Mirtazapin: Anwendung, Wirkweise und wichtige Informationen (für Österreich)

Mirtazapin ist ein bewährtes Antidepressivum aus der Gruppe der NaSSAs (Noradrenerge und spezifisch serotonerge Antidepressiva). Es wird bei Depressionen eingesetzt und kann – je nach Person – auch das Schlafverhalten sowie den Appetit beeinflussen. In dieser Übersicht finden Sie patientenfreundliche Informationen, die Ihnen helfen, die wichtigsten Aspekte rund um Wirkung, Einnahme und Sicherheit zu verstehen.

Kategorie Angaben
Wirkstoff Mirtazapin
Wirkstoffgruppe Antidepressivum (NaSSA)
Typische Darreichungsformen Filmtabletten (je nach Präparat: verschiedene Stärken), je nach Produkt auch Schmelztabletten
Wirkbeginn Erste Effekte oft nach 1–2 Wochen; volle Wirkung meist nach mehreren Wochen
Wirkprofil Serotonin & Noradrenalin-Modulation; häufig auch sedierende Wirkung
Wichtige Besonderheit Kann Müdigkeit/Benommenheit und – bei manchen Personen – mehr Appetit verursachen

Grundlegende Produktinformationen

Mirtazapin ist in Österreich in unterschiedlichen Darreichungsformen und Stärken erhältlich. Je nach Hersteller und Präparat kann die genaue Formulierung variieren. Wichtig ist, dass Sie immer die Angaben im Beipackzettel und die empfohlenen Einnahmehinweise beachten.

Wie es im Alltag aussieht

  • Tabletten werden meist mit Wasser eingenommen.
  • Schmelztabletten (falls verfügbar) lösen sich im Mund; dabei bitte die spezifische Anleitung des jeweiligen Präparats befolgen.
  • Die Wirkung entwickelt sich schrittweise.
  • Bei vielen Menschen ist die abendliche Einnahme sinnvoll, weil Mirtazapin häufig müde macht.

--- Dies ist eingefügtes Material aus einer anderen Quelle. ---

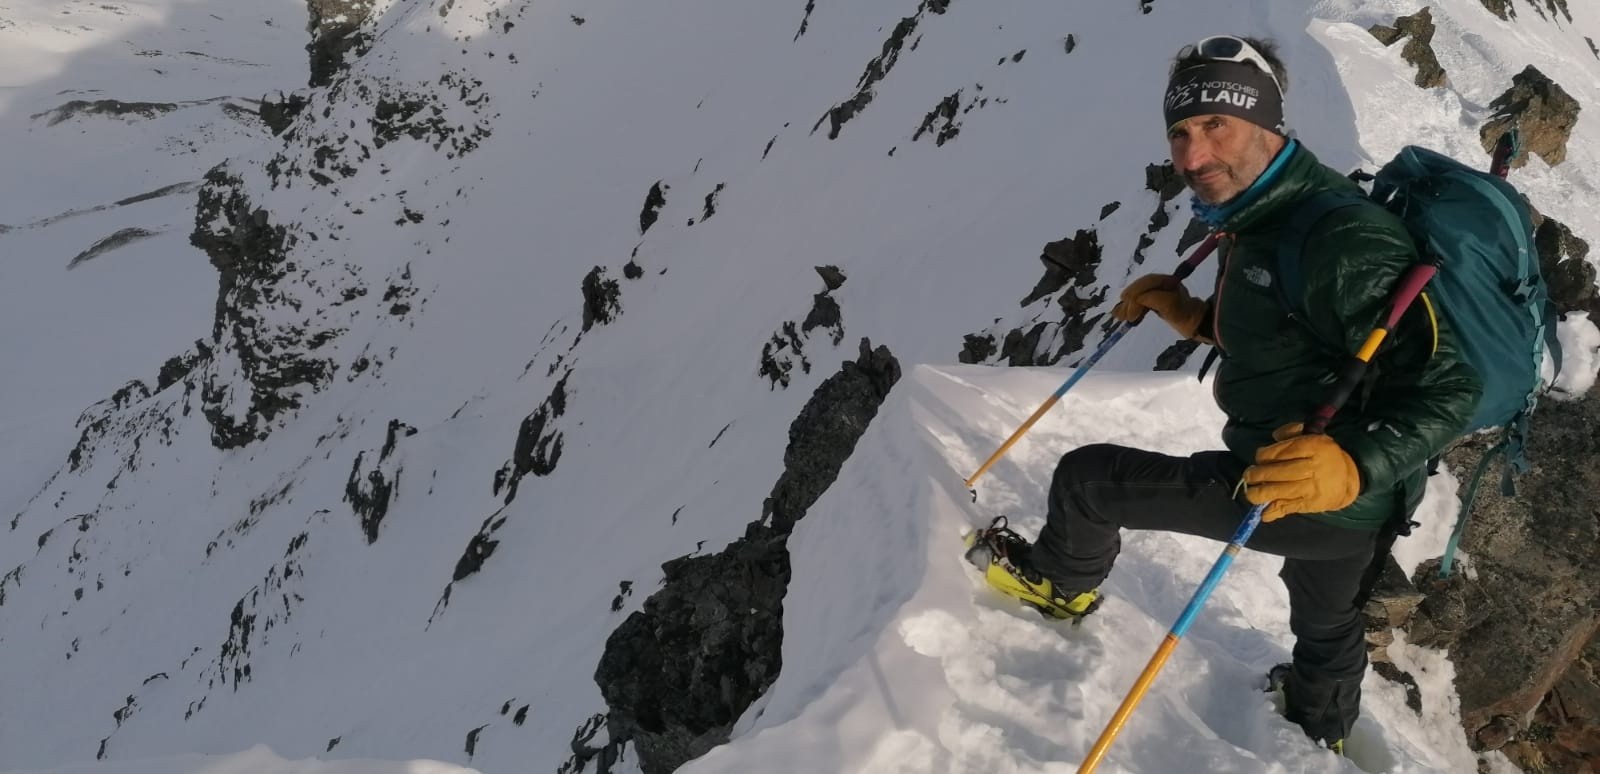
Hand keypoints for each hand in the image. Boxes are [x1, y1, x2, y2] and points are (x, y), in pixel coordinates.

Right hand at [1110, 273, 1207, 339]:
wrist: (1196, 324)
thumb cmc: (1185, 314)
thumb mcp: (1171, 306)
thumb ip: (1154, 299)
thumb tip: (1136, 300)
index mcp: (1166, 280)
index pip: (1146, 283)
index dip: (1136, 295)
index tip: (1130, 314)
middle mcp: (1160, 284)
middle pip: (1139, 288)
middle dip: (1129, 300)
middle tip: (1122, 315)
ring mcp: (1157, 292)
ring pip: (1137, 295)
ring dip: (1127, 305)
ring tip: (1119, 317)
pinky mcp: (1153, 301)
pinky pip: (1138, 301)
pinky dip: (1129, 307)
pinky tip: (1120, 314)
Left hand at [1242, 426, 1360, 521]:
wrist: (1348, 478)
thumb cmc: (1323, 455)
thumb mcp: (1312, 436)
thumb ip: (1291, 432)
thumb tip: (1274, 436)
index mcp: (1313, 447)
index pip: (1281, 451)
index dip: (1264, 456)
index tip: (1259, 458)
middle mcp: (1312, 467)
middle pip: (1277, 472)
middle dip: (1257, 474)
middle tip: (1249, 475)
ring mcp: (1311, 488)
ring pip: (1278, 491)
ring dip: (1258, 493)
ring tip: (1251, 492)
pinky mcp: (1310, 504)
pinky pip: (1287, 508)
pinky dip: (1271, 511)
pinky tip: (1263, 512)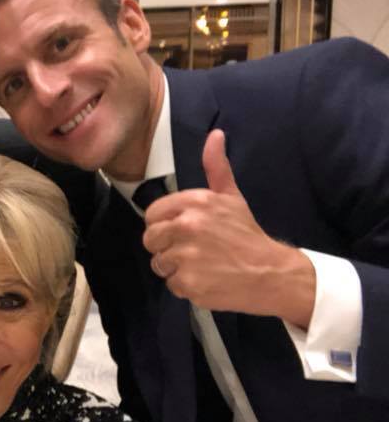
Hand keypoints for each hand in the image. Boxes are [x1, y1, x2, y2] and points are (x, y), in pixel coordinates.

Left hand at [142, 129, 314, 327]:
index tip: (181, 232)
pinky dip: (186, 287)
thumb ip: (216, 168)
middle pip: (150, 240)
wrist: (271, 273)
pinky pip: (171, 285)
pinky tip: (207, 280)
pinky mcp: (189, 282)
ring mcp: (187, 256)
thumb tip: (215, 135)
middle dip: (165, 248)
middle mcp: (188, 226)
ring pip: (159, 264)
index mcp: (195, 202)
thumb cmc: (246, 235)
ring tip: (202, 265)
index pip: (152, 215)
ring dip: (175, 269)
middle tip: (192, 251)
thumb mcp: (231, 197)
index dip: (163, 226)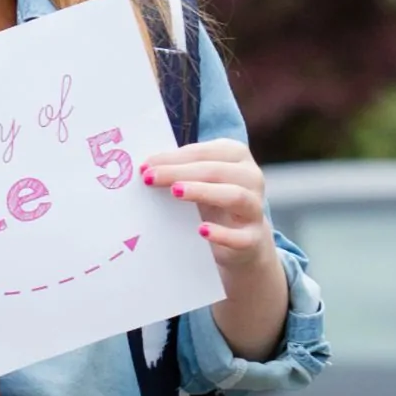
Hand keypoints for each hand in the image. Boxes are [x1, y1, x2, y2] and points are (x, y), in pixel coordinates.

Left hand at [141, 138, 289, 356]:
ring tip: (175, 192)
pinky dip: (221, 234)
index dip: (175, 157)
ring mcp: (254, 209)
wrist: (241, 243)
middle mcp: (251, 178)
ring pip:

Wie Mirtazapin wirkt (Wirkmechanismus)

Mirtazapin wirkt im Gehirn über eine Kombination aus Rezeptor-Effekten. Als NaSSA erhöht es die Signalübertragung von Noradrenalin und Serotonin auf bestimmte Weise. Es blockiert unter anderem α2-adrenerge Rezeptoren, wodurch die Freisetzung von Noradrenalin steigt. Gleichzeitig moduliert es Serotonin-Rezeptoren in einer für NaSSAs typischen Weise.

Viele Patientinnen und Patienten erleben deshalb eine Verbesserung von:

  • Stimmung und Antrieb
  • Angst-/Unruhe-Symptome (individuell)
  • Schlafqualität (häufig, aber nicht immer)
  • Appetit und Gewichtsverlauf (bei manchen Menschen)

Pharmakokinetik: Wie der Körper Mirtazapin verarbeitet

Pharmakokinetik beschreibt, was der Körper mit dem Wirkstoff macht. Dazu gehören Aufnahme, Verteilung, Abbau und Ausscheidung.

Wesentliche Punkte (vereinfacht)

  • Aufnahme: Mirtazapin wird nach Einnahme resorbiert; die Wirkung setzt nicht sofort ein.
  • Verteilung: Es verteilt sich im Körpergewebe und erreicht das zentrale Nervensystem.
  • Abbau: Der Abbau erfolgt hauptsächlich über Enzyme in der Leber.
  • Ausscheidung: Abbauprodukte werden vor allem renal (über die Niere) ausgeschieden.
  • Halbwertszeit: Die Wirkstoffwirkung hält über Stunden an; die tatsächliche Dauer hängt von Person und Dosierung ab.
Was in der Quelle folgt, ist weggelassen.